3. You need the extra capacity to adjust to the behavior. It will feel at first like you have plenty of capacity and energy to do more than 40% and it requires discipline to hold a lower level. But, this is your life, not a sprint. When we set new goals for ourselves, most of the time we don’t anticipate the 2nd and 3rd order effects, the ripples, and challenges created by the initial effort. Keeping the bar low gives you room to adjust and establish the tempo, and keep it easy when the initial enthusiasm dies.
4. The 40% Rule makes establishing a baseline habit foundation easy. And with baseline habits are a lot easier to increase, you’re simply adding reps to your daily tempo. All of these are important.
Pro Tip: Don’t stay 40% for more than 30 Days.

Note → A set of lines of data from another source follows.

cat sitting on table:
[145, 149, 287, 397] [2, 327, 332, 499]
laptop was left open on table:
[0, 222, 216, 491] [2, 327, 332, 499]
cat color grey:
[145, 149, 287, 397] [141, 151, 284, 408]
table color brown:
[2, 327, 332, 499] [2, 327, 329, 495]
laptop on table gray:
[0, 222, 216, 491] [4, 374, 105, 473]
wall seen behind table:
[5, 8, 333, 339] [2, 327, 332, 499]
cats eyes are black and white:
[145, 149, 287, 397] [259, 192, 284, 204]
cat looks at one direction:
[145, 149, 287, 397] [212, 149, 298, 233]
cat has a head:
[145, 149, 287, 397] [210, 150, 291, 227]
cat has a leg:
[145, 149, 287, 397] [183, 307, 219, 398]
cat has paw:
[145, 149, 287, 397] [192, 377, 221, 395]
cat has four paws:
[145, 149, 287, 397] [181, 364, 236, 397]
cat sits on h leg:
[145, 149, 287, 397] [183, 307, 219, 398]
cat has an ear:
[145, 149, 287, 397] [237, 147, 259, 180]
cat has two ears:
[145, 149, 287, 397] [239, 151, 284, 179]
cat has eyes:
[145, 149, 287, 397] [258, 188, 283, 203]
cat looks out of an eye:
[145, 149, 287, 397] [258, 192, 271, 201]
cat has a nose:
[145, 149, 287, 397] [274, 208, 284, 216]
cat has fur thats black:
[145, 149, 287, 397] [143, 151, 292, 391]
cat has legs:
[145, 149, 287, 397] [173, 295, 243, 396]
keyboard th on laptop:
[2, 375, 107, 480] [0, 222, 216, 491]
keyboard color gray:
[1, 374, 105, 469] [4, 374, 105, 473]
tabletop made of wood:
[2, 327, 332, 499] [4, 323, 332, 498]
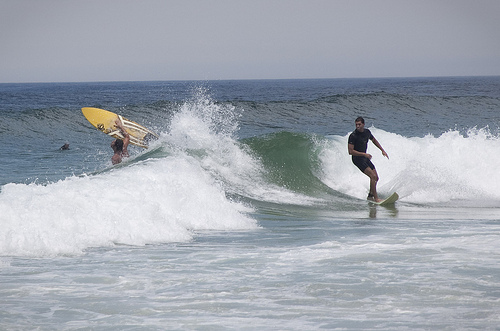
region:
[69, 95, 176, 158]
surfer falling from board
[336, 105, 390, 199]
surfer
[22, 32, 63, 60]
white clouds in blue sky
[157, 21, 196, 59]
white clouds in blue sky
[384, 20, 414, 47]
white clouds in blue sky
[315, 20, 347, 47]
white clouds in blue sky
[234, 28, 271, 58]
white clouds in blue sky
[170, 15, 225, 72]
white clouds in blue sky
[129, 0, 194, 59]
white clouds in blue sky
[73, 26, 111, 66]
white clouds in blue sky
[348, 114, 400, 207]
a man is surfing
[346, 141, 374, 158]
arm of a man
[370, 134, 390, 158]
arm of a man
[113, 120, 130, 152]
arm of a man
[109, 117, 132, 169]
a man is in the water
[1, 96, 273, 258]
a wave is crashing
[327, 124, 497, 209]
a wave is crashing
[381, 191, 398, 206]
tip of a surfboard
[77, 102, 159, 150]
a bright yellow surfboard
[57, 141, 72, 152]
a person is in water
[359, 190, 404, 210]
Man on a board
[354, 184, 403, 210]
Man is on a board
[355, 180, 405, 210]
Man on a surfboard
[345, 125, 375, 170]
Man wearing a wet suit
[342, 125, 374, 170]
Man is wearing a wet suit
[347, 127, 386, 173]
Man wearing a black wet suit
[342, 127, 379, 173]
Man is wearing a black wet suit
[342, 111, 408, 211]
Man riding a wave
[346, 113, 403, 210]
Man is riding a wave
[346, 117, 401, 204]
surfer riding a wave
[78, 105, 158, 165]
surfer holding a surfboard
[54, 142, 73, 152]
swinner in the ocean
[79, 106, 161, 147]
yellow surfboard with white stripes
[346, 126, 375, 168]
black wetsuit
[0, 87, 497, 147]
a wave in the ocean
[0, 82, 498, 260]
white water from crashing wave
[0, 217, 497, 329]
white foam on top of ocean water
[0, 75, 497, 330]
an ocean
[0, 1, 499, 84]
hazy blue sky above the ocean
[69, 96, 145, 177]
surfer falling off board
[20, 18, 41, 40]
white clouds in blue sky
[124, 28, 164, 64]
white clouds in blue sky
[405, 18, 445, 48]
white clouds in blue sky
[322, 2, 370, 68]
white clouds in blue sky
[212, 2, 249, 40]
white clouds in blue sky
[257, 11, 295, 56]
white clouds in blue sky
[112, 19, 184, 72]
white clouds in blue sky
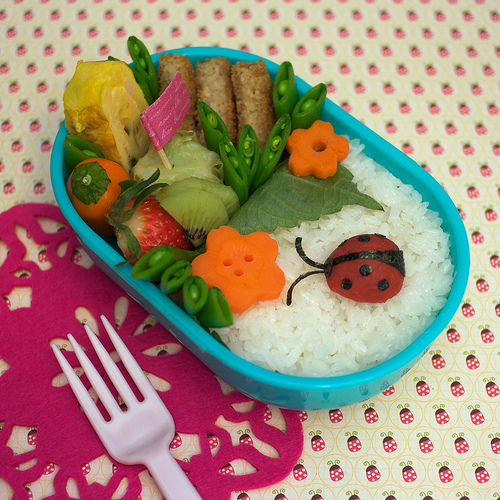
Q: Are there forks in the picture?
A: Yes, there is a fork.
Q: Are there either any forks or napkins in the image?
A: Yes, there is a fork.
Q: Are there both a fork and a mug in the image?
A: No, there is a fork but no mugs.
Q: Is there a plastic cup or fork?
A: Yes, there is a plastic fork.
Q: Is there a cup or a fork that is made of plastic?
A: Yes, the fork is made of plastic.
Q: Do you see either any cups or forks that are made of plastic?
A: Yes, the fork is made of plastic.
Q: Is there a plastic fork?
A: Yes, there is a fork that is made of plastic.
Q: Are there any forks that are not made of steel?
A: Yes, there is a fork that is made of plastic.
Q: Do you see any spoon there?
A: No, there are no spoons.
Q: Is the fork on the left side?
A: Yes, the fork is on the left of the image.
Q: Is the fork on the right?
A: No, the fork is on the left of the image.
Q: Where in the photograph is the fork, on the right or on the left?
A: The fork is on the left of the image.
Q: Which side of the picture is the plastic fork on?
A: The fork is on the left of the image.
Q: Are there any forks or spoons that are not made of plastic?
A: No, there is a fork but it is made of plastic.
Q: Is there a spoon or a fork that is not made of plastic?
A: No, there is a fork but it is made of plastic.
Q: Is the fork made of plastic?
A: Yes, the fork is made of plastic.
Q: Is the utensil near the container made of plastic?
A: Yes, the fork is made of plastic.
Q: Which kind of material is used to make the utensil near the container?
A: The fork is made of plastic.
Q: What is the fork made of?
A: The fork is made of plastic.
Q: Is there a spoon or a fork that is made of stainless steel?
A: No, there is a fork but it is made of plastic.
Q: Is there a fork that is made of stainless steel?
A: No, there is a fork but it is made of plastic.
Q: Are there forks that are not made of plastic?
A: No, there is a fork but it is made of plastic.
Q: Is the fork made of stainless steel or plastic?
A: The fork is made of plastic.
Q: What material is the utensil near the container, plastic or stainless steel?
A: The fork is made of plastic.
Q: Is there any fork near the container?
A: Yes, there is a fork near the container.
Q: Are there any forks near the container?
A: Yes, there is a fork near the container.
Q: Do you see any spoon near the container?
A: No, there is a fork near the container.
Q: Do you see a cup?
A: No, there are no cups.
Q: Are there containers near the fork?
A: Yes, there is a container near the fork.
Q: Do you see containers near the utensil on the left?
A: Yes, there is a container near the fork.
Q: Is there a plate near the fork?
A: No, there is a container near the fork.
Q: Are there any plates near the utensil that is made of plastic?
A: No, there is a container near the fork.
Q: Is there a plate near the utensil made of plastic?
A: No, there is a container near the fork.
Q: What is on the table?
A: The container is on the table.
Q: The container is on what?
A: The container is on the table.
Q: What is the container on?
A: The container is on the table.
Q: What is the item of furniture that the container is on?
A: The piece of furniture is a table.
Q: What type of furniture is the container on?
A: The container is on the table.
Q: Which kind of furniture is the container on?
A: The container is on the table.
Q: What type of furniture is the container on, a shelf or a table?
A: The container is on a table.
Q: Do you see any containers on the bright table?
A: Yes, there is a container on the table.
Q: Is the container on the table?
A: Yes, the container is on the table.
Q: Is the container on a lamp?
A: No, the container is on the table.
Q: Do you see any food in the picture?
A: Yes, there is food.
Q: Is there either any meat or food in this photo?
A: Yes, there is food.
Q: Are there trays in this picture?
A: No, there are no trays.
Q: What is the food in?
A: The food is in the container.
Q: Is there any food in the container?
A: Yes, there is food in the container.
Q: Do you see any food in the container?
A: Yes, there is food in the container.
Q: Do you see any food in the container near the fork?
A: Yes, there is food in the container.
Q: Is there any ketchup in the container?
A: No, there is food in the container.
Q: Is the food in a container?
A: Yes, the food is in a container.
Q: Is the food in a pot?
A: No, the food is in a container.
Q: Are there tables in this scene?
A: Yes, there is a table.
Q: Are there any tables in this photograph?
A: Yes, there is a table.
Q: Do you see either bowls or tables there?
A: Yes, there is a table.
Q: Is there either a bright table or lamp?
A: Yes, there is a bright table.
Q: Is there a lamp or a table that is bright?
A: Yes, the table is bright.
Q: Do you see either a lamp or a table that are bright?
A: Yes, the table is bright.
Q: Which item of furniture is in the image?
A: The piece of furniture is a table.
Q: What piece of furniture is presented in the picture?
A: The piece of furniture is a table.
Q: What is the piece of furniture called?
A: The piece of furniture is a table.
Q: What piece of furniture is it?
A: The piece of furniture is a table.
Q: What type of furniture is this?
A: This is a table.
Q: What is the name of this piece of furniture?
A: This is a table.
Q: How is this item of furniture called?
A: This is a table.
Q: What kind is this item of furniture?
A: This is a table.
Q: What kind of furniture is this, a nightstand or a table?
A: This is a table.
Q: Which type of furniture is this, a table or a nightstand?
A: This is a table.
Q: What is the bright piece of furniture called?
A: The piece of furniture is a table.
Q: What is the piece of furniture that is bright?
A: The piece of furniture is a table.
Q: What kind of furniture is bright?
A: The furniture is a table.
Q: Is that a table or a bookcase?
A: That is a table.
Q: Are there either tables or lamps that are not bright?
A: No, there is a table but it is bright.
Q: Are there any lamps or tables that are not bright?
A: No, there is a table but it is bright.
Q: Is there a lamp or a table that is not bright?
A: No, there is a table but it is bright.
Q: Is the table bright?
A: Yes, the table is bright.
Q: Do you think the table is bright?
A: Yes, the table is bright.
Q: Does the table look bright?
A: Yes, the table is bright.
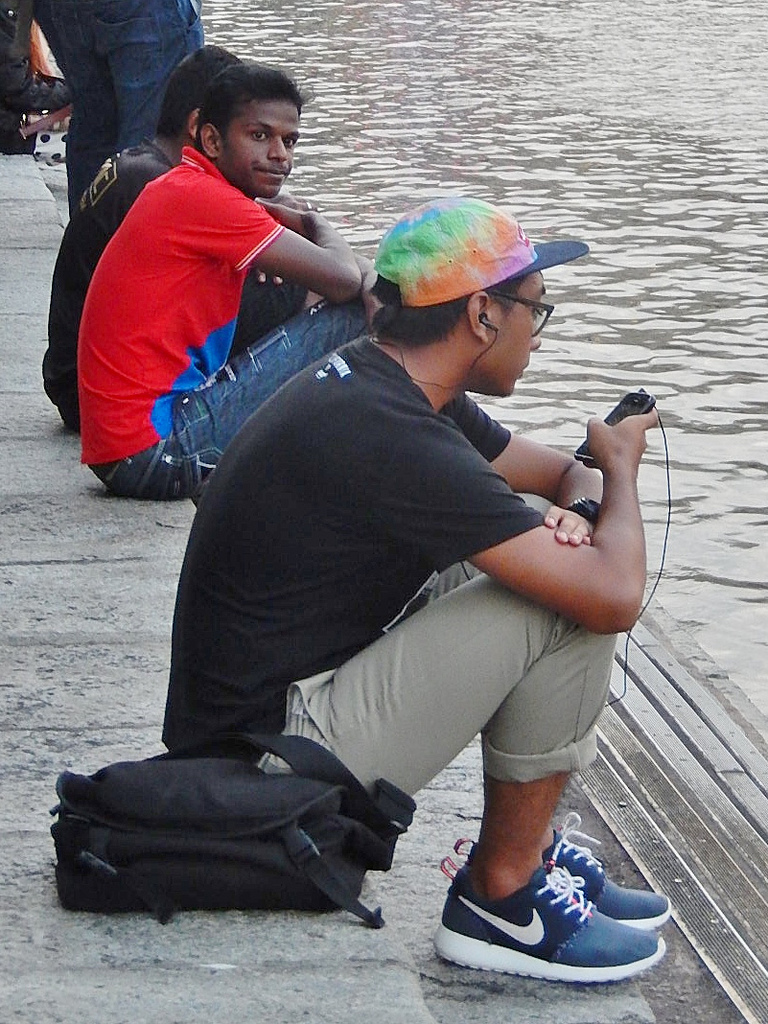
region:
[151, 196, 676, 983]
A young man lookin at a phone.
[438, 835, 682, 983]
Blue and white tennis shoes.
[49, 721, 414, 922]
A black canvas tote on the ground.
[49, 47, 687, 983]
A group of young men sitting by the water.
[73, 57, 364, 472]
A boy with a red shirt.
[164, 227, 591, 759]
A boy in a black shirt.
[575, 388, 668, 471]
A black ceil phone.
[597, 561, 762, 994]
Steps to the waters edge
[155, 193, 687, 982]
A boy wearing a ball cap.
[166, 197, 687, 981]
A boy with earplugs in his ears.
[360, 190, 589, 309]
colorful hat on mans head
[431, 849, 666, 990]
mans left blue and white nike tennis shoe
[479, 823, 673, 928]
mans right blue and white nike tennis shoe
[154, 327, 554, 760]
t shirt on man wearing colorful hat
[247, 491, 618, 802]
rolled up khaki pants on man with colorful hat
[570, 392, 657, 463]
device in mans hand with colorful cap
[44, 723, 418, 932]
backpack sitting next to man with colorful hat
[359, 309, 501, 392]
earbud in the man with the colorful hat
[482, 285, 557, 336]
glasses of the man with the colorful hat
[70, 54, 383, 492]
man dressed in red shirt and blue jeans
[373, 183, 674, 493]
a man is looking at his mobile phone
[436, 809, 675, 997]
a pair of blue Nike sneakers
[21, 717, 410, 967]
a black bag on the floor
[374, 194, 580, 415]
a man wearing a colorful cap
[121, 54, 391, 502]
a man wearing a red shirt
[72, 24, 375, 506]
a man wearing blue denim jeans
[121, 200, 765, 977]
a man sitting next to a river bank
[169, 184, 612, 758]
a man wearing a black shirt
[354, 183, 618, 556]
a man wearing a black watch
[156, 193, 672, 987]
young boy wearing a cap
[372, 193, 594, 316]
the cap is multi-colored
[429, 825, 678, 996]
sneakers are blue and white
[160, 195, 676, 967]
young boy wearing ear buds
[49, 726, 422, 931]
black bag next to boy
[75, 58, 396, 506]
young man wearing red shirt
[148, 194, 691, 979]
young man sitting by the water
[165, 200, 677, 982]
boy wearing black shirt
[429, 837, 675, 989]
sneakers have nike logo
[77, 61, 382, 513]
young man with black hair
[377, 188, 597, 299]
a colorful pastel hat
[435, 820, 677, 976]
blue and white nike shoes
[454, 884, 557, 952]
a nike swoosh symbol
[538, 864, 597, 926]
a white shoelace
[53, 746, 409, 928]
a black book bag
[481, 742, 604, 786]
a rolled pant cuff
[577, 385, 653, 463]
a black cell phone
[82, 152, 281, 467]
a red short sleeved shirt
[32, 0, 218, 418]
a pair of denim jeans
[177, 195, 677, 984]
a young man sits by the water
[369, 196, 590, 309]
the young man wears a rainbow colored cap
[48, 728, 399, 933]
a black backpack is on the ground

Eventually, you need to step up your game and challenge yourself. If you start to sense you’re breaking down, don’t be afraid to re-adjust. I’m currently a fan of two-week increments of +/- 20% because they require a stretch before backing off or increasing them. I noticed that when I try to raise the bar too quickly, which for me is a weekly basis, the effort required to succeed becomes unsustainable. And if your goal is to establish transformative habits, you want sustainable performance, that you gently increase over time.
The 40% Rule at Work
This Rule works for managing change in the workplace as well. Just as we are too demanding of ourselves when it comes to behavioral change, as managers and leaders, we pass those unrealistic demands on to our teams. Whether you’re trying to optimize a process or change your culture, by creating a mindful transformation agenda, boiling it down to the desired daily activity goals, and starting at 40% of that goal for a while, your team and organization are way more likely to succeed over time.
Conclusion
40% is the starting platform for incremental improvement. All those 1% improvements compound over time, expanding your confidence, sense of self-worth and integrity, capability, and capacity. Lower the bar to a realistic, sustainable level and add lesser challenges for compounding results over time. You’ve heard it before, but I’m just giving you a specific number/starting point for reference that I have found works for individuals and teams over the years.